While the hospital stayed dark for a couple of minutes, it suffered minor structural damage such as fallen ceiling tiles and damage to an operating room. However, much of the damage in the ED was limited to overturned equipment and items thrown off shelves into hallways. Nevertheless, the decision was made to evacuate the hospital. Kotecki, however, remained to treat any new patients who might need help.

"Med/surg evacuated, the OR was closed, OB was evacuated, but we had to stay open because we needed to treat people who just walked in," Kotecki explains. "There was no way we could turn them away."

Immediately after the initial shaking stopped, Kotecki told the rest of the staff to get out of the ED and into the parking lot.

"This was the strongest quake I'd felt in my life," she says. "We're on the basement level, and since the hospital is a three-story building, I was thinking we could get crushed."

The three ED patients, who already were in gurneys, were brought outside, along with portable equipment such as cardiac monitors. Then they started their disaster call tree. "One of the unit secretaries called everyone and asked additional staff to come in," says Kotecki. About 90% of the total staff — 20 RNs and six physicians — showed up. "Maintenance showed up and put up a tent." (The "tent" was actually a vinyl dome typically used for chemical disasters. It can cover five gurneys in a row, plus supplies.)

Lynn Guillermo, RN, a staff nurse that day, notes that other departments pitched in. "Central supply brought carts outside, so we had all the equipment we needed for IV supplies, bandages, and so forth," she recalls. The dietary department helped by bringing water and ice for the patients, she adds.

There was no central source of electricity in the tent for more serious patients who were on monitors, notes Kotecki, so they eventually had to be treated inside. "The battery life was not long enough," explains Guillermo.

"I stayed in the ED because we still had people walking in, and we assumed we'd have traumas coming in pretty soon," she says. "Luckily, that did not happen." Instead, what she saw were "Mostly abdominal pains, chest pains, some anxiety chest pains — in other words, 'regular' ED patients," Kotecki says.

Ten people were admitted to the Kona ED with earthquake-related injuries, none of which were life-threatening. "Some of them came straight to the tent, but some went into the ED and were triaged first," says Guillermo, who notes that she had as many as six or seven patients outside at one time.

By about 2 p.m., all of the tent patients had been discharged, and the ED stopped using the tent. "Everybody was eventually discharged, except for a chest pain patient who ended up being flown out to Oahu," says Guillermo.

Not a one-day event

Things were not nearly back to normal the next day, recalls Lori Cannon-Salis, RN, a staff nurse who worked as the ED supervisor on Oct. 16.

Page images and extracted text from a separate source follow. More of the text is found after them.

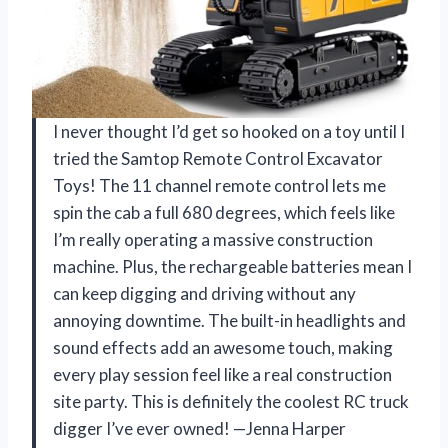
I never thought I’d get so hooked on a toy until I
tried the Samtop Remote Control Excavator
Toys! The 11 channel remote control lets me
spin the cab a full 680 degrees, which feels like
I’m really operating a massive construction
machine. Plus, the rechargeable batteries mean I
can keep digging and driving without any
annoying downtime. The built-in headlights and
sound effects add an awesome touch, making
every play session feel like a real construction
site party. This is definitely the coolest RC truck
digger I’ve ever owned! —Jenna Harper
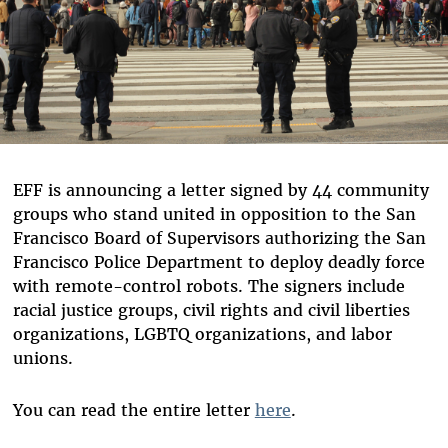
EFF is announcing a letter signed by 44 community
groups who stand united in opposition to the San
Francisco Board of Supervisors authorizing the San
Francisco Police Department to deploy deadly force
with remote-control robots. The signers include
racial justice groups, civil rights and civil liberties
organizations, LGBTQ organizations, and labor
unions.
You can read the entire letter
here
.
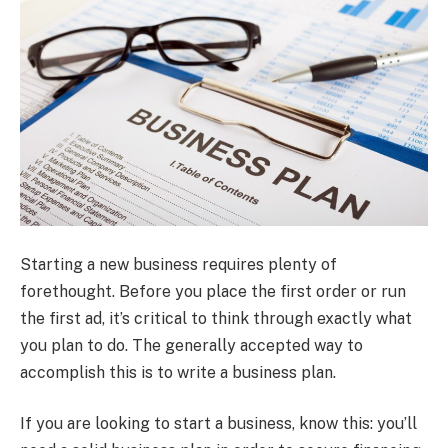
Starting a new business requires plenty of
forethought. Before you place the first order or run
the first ad, it’s critical to think through exactly what
you plan to do. The generally accepted way to
accomplish this is to write a business plan.
If you are looking to start a business, know this: you’ll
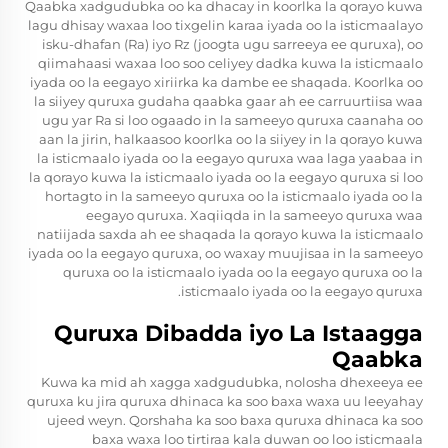
Qaabka xadgudubka oo ka dhacay in koorlka la qorayo kuwa
lagu dhisay waxaa loo tixgelin karaa iyada oo la isticmaalayo
isku-dhafan (Ra) iyo Rz (joogta ugu sarreeya ee quruxa), oo
qiimahaasi waxaa loo soo celiyey dadka kuwa la isticmaalo
iyada oo la eegayo xiriirka ka dambe ee shaqada. Koorlka oo
la siiyey quruxa gudaha qaabka gaar ah ee carruurtiisa waa
ugu yar Ra si loo ogaado in la sameeyo quruxa caanaha oo
aan la jirin, halkaasoo koorlka oo la siiyey in la qorayo kuwa
la isticmaalo iyada oo la eegayo quruxa waa laga yaabaa in
la qorayo kuwa la isticmaalo iyada oo la eegayo quruxa si loo
hortagto in la sameeyo quruxa oo la isticmaalo iyada oo la
eegayo quruxa. Xaqiiqda in la sameeyo quruxa waa
natiijada saxda ah ee shaqada la qorayo kuwa la isticmaalo
iyada oo la eegayo quruxa, oo waxay muujisaa in la sameeyo
quruxa oo la isticmaalo iyada oo la eegayo quruxa oo la
isticmaalo iyada oo la eegayo quruxa.
Quruxa Dibadda iyo La Istaagga
Qaabka
Kuwa ka mid ah xagga xadgudubka, nolosha dhexeeya ee
quruxa ku jira quruxa dhinaca ka soo baxa waxa uu leeyahay
ujeed weyn. Qorshaha ka soo baxa quruxa dhinaca ka soo
baxa waxa loo tirtiraa kala duwan oo loo isticmaala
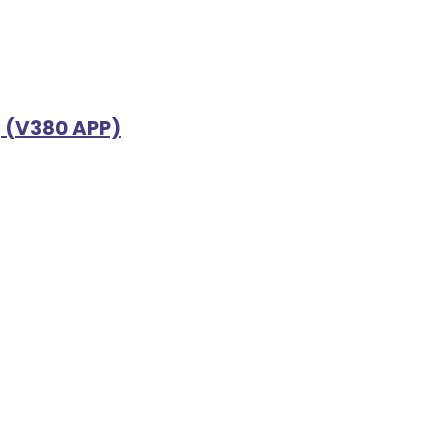
g (V380 APP)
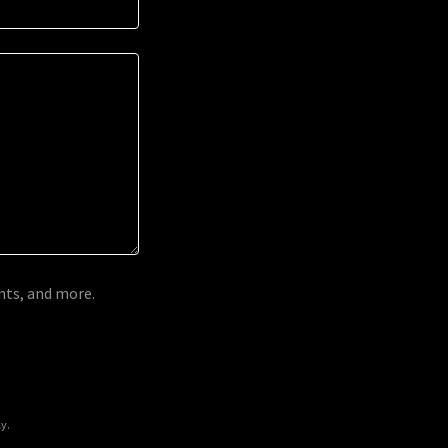
ents, and more.
y.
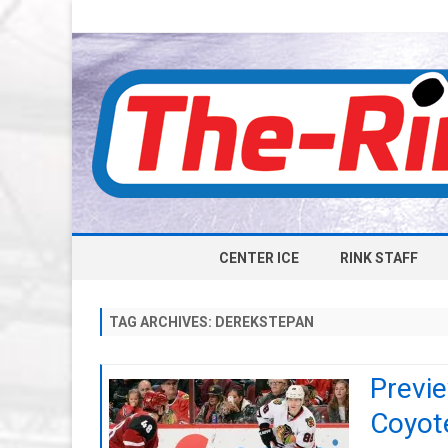
CENTER ICE
RINK STAFF
TAG ARCHIVES:
DEREKSTEPAN
Previ
Coyot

"Only 10% of the hospital was operational," she notes. "The emergency patients had been relocated back to the ED, and we did continue to get some lacerations or minor injuries."

The changes in the rest of the hospital affected the ED, she continues. "The entire second floor was shut down, and they relocated the OB unit and the med/surg unit to the ICU, which has only nine beds," notes Salis. "At one point, we had laboring patients in the ED until we could get them upstairs."

Because other departments still were closed, "We [the ED] had to troubleshoot transferring patients off-island from other departments," she recalls. "We actually got a C-130 [airplane] to get our patients off."

There also was added pressure on the ED because of their location, adds Kotecki. "There were no other hospitals available, except on the other side of the island," she says. "It was very scary."